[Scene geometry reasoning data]
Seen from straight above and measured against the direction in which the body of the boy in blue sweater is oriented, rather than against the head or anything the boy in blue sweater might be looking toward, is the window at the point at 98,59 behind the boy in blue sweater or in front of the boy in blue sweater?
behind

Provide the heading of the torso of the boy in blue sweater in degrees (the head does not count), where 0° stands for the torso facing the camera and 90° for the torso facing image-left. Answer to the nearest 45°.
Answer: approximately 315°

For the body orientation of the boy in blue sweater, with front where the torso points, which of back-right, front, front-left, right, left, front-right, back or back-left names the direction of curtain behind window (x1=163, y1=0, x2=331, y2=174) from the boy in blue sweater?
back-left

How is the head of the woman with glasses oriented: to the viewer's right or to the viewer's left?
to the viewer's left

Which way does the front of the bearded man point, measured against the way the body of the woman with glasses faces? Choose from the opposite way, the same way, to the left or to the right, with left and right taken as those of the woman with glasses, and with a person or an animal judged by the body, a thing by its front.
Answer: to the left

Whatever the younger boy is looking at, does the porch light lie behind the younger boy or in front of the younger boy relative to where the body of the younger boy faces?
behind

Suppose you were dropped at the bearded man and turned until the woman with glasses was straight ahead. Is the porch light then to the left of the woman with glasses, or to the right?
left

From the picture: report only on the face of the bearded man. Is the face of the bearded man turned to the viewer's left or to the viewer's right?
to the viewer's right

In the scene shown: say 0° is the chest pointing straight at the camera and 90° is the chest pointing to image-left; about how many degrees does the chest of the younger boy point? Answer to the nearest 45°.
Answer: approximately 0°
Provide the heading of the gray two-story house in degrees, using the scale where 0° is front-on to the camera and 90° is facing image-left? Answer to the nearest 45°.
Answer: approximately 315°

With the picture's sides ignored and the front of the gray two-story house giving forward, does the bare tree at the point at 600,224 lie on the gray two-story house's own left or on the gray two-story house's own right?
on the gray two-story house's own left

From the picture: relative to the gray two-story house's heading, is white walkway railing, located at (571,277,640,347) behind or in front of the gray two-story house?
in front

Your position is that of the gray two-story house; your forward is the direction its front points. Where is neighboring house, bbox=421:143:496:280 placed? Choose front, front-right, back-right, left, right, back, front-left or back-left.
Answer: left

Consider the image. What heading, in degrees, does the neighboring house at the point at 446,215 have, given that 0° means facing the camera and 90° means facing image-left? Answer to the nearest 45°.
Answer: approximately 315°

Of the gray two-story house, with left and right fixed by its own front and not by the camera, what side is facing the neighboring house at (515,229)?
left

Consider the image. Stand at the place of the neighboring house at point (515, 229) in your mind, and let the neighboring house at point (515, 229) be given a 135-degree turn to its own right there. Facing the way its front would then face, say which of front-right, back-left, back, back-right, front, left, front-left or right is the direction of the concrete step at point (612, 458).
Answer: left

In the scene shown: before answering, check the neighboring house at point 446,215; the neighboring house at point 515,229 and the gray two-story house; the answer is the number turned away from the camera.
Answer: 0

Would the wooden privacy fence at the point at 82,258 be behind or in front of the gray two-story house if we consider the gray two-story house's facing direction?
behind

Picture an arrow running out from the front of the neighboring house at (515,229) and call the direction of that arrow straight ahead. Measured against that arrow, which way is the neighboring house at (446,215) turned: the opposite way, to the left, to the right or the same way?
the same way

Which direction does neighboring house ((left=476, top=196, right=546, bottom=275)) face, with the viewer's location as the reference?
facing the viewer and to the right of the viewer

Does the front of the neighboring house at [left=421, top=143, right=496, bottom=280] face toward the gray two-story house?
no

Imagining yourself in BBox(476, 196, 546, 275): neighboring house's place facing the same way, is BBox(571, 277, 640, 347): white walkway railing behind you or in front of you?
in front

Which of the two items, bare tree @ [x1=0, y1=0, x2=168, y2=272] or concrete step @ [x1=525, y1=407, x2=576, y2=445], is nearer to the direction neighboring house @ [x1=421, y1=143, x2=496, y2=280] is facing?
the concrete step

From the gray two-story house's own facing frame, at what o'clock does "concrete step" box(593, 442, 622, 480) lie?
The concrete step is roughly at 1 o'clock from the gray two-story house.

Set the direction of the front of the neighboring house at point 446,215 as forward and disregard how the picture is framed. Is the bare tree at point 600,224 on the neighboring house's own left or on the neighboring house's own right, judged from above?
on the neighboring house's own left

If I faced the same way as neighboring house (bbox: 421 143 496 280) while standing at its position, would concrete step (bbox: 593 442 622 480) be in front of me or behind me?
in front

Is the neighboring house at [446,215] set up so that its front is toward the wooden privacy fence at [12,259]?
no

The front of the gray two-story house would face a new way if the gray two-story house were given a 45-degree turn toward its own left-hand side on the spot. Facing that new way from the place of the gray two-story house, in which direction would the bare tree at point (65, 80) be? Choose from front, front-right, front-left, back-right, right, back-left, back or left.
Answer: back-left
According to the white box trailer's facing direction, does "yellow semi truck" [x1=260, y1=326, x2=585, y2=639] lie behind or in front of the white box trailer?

> **YOUR OBJECTIVE**: Write out all of the entries again, changing every "bearded man" to "man with a beard" and leaving everything else untouched.

> **RESPONSE BELOW**:
Seen from straight above and measured against the direction in which the body of the boy in blue sweater is oriented, rather than against the head or anything the boy in blue sweater might be looking toward, is the window at the point at 98,59 behind the boy in blue sweater or in front of the boy in blue sweater?
behind

Provide the heading of the torso of the boy in blue sweater in degrees (the head does not count), where 0° stands for the torso facing the camera and 90° for the torso facing image-left. Answer to the nearest 45°.
Answer: approximately 315°

For the body orientation of the boy in blue sweater, with front where the torso points, which of back-right, front, front-left, right, left, front-right, back or back-left names the direction of curtain behind window (x1=163, y1=0, x2=331, y2=174) from the boy in blue sweater?
back-left

How is the head of the woman with glasses oriented: to the viewer's right or to the viewer's left?
to the viewer's left

Which way does the front of the man with a beard point, measured against the way the body of the woman with glasses faces? Choose from the opposite way, the same way, to the left or to the right, with left and right taken as those of the woman with glasses, and with a person or an animal judged by the body, a thing by its front.
Answer: to the left

Whatever the younger boy is looking at, does the porch light lie behind the younger boy or in front of the younger boy relative to where the body of the younger boy faces?
behind

Suppose you were dropped at the man with a beard and turned until the woman with glasses was straight ahead. Is the porch light then to the left of the woman with glasses, or to the right?
left

From the picture: report only on the face of the man with a beard. Is the face of the man with a beard turned to the viewer's left or to the viewer's right?
to the viewer's right

In the scene shown: say 0° is the chest pointing straight at the camera and 90° is the chest pointing to image-left; about how many degrees does the chest of the younger boy point? Answer to the nearest 45°.
Answer: approximately 0°
Provide the heading of the gray two-story house in degrees, using the scale where 0° is front-on to the camera and 90° is facing image-left? Answer to the nearest 45°.
Answer: approximately 315°

With the picture's sides ignored and the front of the gray two-story house giving forward, does the bare tree at the point at 600,224 lie on the gray two-story house's own left or on the gray two-story house's own right?
on the gray two-story house's own left

From the picture: relative to the gray two-story house's heading, is white walkway railing, located at (571,277,640,347) behind or in front of the gray two-story house?
in front

Your position is that of the gray two-story house; your forward is the direction its front points. Where is neighboring house, bbox=421:143:496:280 placed? Choose front, front-right, back-right, left, right, back, front-left or back-left.
Answer: left

Consider the image. What heading, in degrees, does the neighboring house at the point at 446,215 have, given that 0° means facing the camera and 90° means facing image-left? Answer to the nearest 45°.
Answer: approximately 315°

Of the gray two-story house, with left and right fixed by its own front and not by the camera, what side is facing the neighboring house at (515,229)?
left

Consider the image. Stand at the place of the neighboring house at point (515, 229) in your mind, and let the neighboring house at point (515, 229) be given a 135-degree turn to its own right there. Facing the way its front would then face, say which of front-right, back-left, back, back-right, front, left, front-left or right is the direction of the concrete step at point (612, 458).
Answer: left

In the scene shown: before answering, check the neighboring house at point 446,215; the neighboring house at point 515,229 and the gray two-story house; the answer is the number turned away from the camera.
Answer: 0

Would the wooden privacy fence at the point at 82,258 be behind or in front of the gray two-story house if we consider the gray two-story house's facing direction?
behind

Picture an arrow running out from the front of the neighboring house at (515,229) and call the direction of that arrow straight ahead. Measured against that arrow, which way is the neighboring house at (446,215) turned: the opposite way, to the left, to the right or the same way?
the same way

Which direction does neighboring house ((left=476, top=196, right=546, bottom=275)) face, with the viewer's location as the reference?
facing the viewer and to the right of the viewer

Does the front of the neighboring house at [left=421, top=143, right=496, bottom=280] face toward the gray two-story house?
no

Imagining yourself in BBox(476, 196, 546, 275): neighboring house's place facing the same way, is BBox(571, 277, 640, 347): white walkway railing behind you or in front of you?
in front

Which of the two items, bare tree @ [x1=0, y1=0, x2=168, y2=272] or concrete step @ [x1=525, y1=407, x2=576, y2=445], is nearer to the direction neighboring house @ [x1=421, y1=143, x2=496, y2=280] is facing?
the concrete step

From the gray two-story house's own facing frame, at what o'clock does "concrete step" box(593, 442, 622, 480) lie?
The concrete step is roughly at 1 o'clock from the gray two-story house.

Set the direction of the front of the neighboring house at point 446,215 as forward and disregard how the picture is framed. Is the bare tree at point 600,224 on the neighboring house's own left or on the neighboring house's own right, judged from above?
on the neighboring house's own left

If I faced the same way as neighboring house (bbox: 421 143 496 280) while standing at its position, would concrete step (bbox: 593 442 622 480) be in front of me or behind me?
in front

Is the neighboring house at [446,215] set up so that its front is toward the wooden privacy fence at [12,259]?
no

The front of the gray two-story house would face a new way if the gray two-story house were given a 45-degree turn toward its own left-hand side on the spot. Facing that new way from the place of the gray two-story house, in which direction would the bare tree at point (65, 80) be? Choose from front, front-right, front-left, back-right, right, back-left, back or left.
Answer: back-left
According to the white box trailer's facing direction, does "yellow semi truck" [x1=260, y1=326, x2=585, y2=639] lie behind or in front of the white box trailer?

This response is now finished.